A senior executive at Iran’s oil ministry has claimed the country’s big ticket gas development deal with supermajor Total, and China’s state-run China National Petroleum Company (CNPC), is still going ahead as planned, hours after claiming that the French firm had pulled out and CNPC had taken its share, according to the Reuters news agency.
Mohammad Mostafavi, director of investment at Iran’s National Iranian Oil Company, allegedly told the oil ministry news agency SHANA, “The role of the members of the consortium developing this project is in accordance with the provisions of the contract, and there is still no formal change in these provisions” but earlier he had informed state news agency IRNA that CNPC had taken over Total’s shareholding in a deal that had been set to see an initial $1bn investment at the South Pars gas project.

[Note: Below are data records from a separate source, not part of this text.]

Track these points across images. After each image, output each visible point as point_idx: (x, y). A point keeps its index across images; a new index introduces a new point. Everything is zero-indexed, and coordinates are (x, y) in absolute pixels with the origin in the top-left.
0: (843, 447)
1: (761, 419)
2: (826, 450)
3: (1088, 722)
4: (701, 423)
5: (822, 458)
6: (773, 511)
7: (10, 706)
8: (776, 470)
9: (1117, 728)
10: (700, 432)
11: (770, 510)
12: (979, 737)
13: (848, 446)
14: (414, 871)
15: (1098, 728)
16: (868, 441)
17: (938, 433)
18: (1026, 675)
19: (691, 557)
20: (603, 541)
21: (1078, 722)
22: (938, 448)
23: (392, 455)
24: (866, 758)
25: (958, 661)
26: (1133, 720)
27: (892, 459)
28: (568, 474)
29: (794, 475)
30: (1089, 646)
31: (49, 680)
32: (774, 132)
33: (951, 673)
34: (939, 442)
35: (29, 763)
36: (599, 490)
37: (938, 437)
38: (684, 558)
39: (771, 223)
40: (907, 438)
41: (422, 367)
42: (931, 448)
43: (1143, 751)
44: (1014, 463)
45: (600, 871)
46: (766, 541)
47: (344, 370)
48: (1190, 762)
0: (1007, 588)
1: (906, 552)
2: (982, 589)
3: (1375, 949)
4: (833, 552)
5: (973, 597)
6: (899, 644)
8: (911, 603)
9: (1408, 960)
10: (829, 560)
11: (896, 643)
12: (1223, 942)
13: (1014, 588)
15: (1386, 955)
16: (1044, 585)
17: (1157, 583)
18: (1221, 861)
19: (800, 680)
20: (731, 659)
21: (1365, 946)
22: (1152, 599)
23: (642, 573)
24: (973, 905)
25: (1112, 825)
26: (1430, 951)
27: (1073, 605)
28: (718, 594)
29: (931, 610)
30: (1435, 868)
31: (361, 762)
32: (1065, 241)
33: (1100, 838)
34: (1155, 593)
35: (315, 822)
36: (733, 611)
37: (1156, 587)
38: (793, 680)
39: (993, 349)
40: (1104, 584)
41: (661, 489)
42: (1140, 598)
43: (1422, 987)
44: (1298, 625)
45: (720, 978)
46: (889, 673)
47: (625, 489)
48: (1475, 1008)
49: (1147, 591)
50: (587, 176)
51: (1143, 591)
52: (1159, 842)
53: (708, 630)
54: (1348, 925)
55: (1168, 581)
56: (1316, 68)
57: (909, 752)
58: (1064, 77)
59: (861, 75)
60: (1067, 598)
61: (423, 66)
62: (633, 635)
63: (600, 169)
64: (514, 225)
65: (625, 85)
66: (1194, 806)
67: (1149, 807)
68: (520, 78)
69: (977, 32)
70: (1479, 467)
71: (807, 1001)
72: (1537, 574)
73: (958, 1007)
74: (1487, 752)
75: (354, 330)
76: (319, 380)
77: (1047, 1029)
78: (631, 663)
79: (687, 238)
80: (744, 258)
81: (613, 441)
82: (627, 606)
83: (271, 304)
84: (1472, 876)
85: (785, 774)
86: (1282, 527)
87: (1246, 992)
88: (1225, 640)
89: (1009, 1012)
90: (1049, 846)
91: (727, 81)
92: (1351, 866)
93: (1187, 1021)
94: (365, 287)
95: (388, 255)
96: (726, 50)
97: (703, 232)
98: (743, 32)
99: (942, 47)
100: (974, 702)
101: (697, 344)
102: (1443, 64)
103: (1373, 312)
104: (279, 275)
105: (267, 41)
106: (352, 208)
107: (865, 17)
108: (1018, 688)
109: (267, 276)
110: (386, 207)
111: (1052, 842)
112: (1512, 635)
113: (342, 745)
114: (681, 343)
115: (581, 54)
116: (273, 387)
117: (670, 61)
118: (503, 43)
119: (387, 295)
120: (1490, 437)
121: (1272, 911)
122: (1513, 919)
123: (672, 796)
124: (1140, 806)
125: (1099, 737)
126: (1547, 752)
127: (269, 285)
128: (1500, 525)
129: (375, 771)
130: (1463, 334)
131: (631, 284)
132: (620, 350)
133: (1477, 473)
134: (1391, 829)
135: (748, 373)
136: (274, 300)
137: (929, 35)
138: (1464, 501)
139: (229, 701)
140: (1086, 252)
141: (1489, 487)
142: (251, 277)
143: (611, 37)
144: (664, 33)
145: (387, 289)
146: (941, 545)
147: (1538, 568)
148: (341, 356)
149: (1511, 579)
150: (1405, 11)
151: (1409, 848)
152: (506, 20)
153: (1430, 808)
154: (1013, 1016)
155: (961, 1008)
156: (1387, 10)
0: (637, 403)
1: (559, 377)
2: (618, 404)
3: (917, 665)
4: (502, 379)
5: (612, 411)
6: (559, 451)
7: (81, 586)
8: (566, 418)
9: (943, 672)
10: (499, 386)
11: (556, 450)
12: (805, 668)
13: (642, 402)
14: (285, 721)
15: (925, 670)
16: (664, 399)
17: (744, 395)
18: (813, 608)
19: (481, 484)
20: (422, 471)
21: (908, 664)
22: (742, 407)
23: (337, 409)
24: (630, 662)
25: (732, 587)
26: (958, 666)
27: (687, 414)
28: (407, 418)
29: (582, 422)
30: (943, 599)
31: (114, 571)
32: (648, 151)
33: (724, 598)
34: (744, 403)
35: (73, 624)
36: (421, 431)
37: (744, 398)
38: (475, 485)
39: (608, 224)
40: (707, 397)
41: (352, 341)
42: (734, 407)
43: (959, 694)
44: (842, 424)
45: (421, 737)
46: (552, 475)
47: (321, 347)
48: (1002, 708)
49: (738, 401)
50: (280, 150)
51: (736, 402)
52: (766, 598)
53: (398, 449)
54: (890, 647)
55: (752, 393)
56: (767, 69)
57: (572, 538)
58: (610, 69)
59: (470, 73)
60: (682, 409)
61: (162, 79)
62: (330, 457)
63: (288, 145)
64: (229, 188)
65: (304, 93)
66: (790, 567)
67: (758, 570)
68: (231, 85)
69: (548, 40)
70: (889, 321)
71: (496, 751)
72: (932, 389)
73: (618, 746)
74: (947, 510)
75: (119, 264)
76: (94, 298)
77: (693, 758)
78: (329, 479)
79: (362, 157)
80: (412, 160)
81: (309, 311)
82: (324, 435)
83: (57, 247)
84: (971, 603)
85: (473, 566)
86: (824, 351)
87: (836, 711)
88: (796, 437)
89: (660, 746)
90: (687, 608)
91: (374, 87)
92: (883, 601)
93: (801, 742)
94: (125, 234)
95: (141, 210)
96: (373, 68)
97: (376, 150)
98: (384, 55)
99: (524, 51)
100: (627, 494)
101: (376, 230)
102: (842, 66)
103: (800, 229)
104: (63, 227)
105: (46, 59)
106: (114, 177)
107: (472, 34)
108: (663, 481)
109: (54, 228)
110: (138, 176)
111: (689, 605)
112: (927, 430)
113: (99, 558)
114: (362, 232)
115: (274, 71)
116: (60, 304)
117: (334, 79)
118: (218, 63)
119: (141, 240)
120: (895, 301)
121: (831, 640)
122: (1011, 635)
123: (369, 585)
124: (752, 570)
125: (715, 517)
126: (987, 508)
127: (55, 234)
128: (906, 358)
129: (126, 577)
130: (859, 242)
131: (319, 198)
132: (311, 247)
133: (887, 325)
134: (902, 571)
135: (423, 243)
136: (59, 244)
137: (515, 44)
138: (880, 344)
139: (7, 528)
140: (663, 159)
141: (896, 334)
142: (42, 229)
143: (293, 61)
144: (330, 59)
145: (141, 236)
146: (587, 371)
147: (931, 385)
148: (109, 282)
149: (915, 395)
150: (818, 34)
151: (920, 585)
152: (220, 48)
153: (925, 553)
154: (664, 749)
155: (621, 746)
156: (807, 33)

South Pars contains the largest amount of natural gas reserves found in one place and Total was the first western nation to pen a deal with the Islamic republic after sanctions were initially lifted in 2016. But US President Donald Trump’s recent decision to withdraw from the Joint Comprehensive Plan of Action has left the French firm seeking a waiver to continue in the project – as yet none has been forthcoming.
Total hasn’t categorically stated what it will do with its majority stake in the project if the US does not grant it a waiver and no spokesperson was available for comment according to Reuters.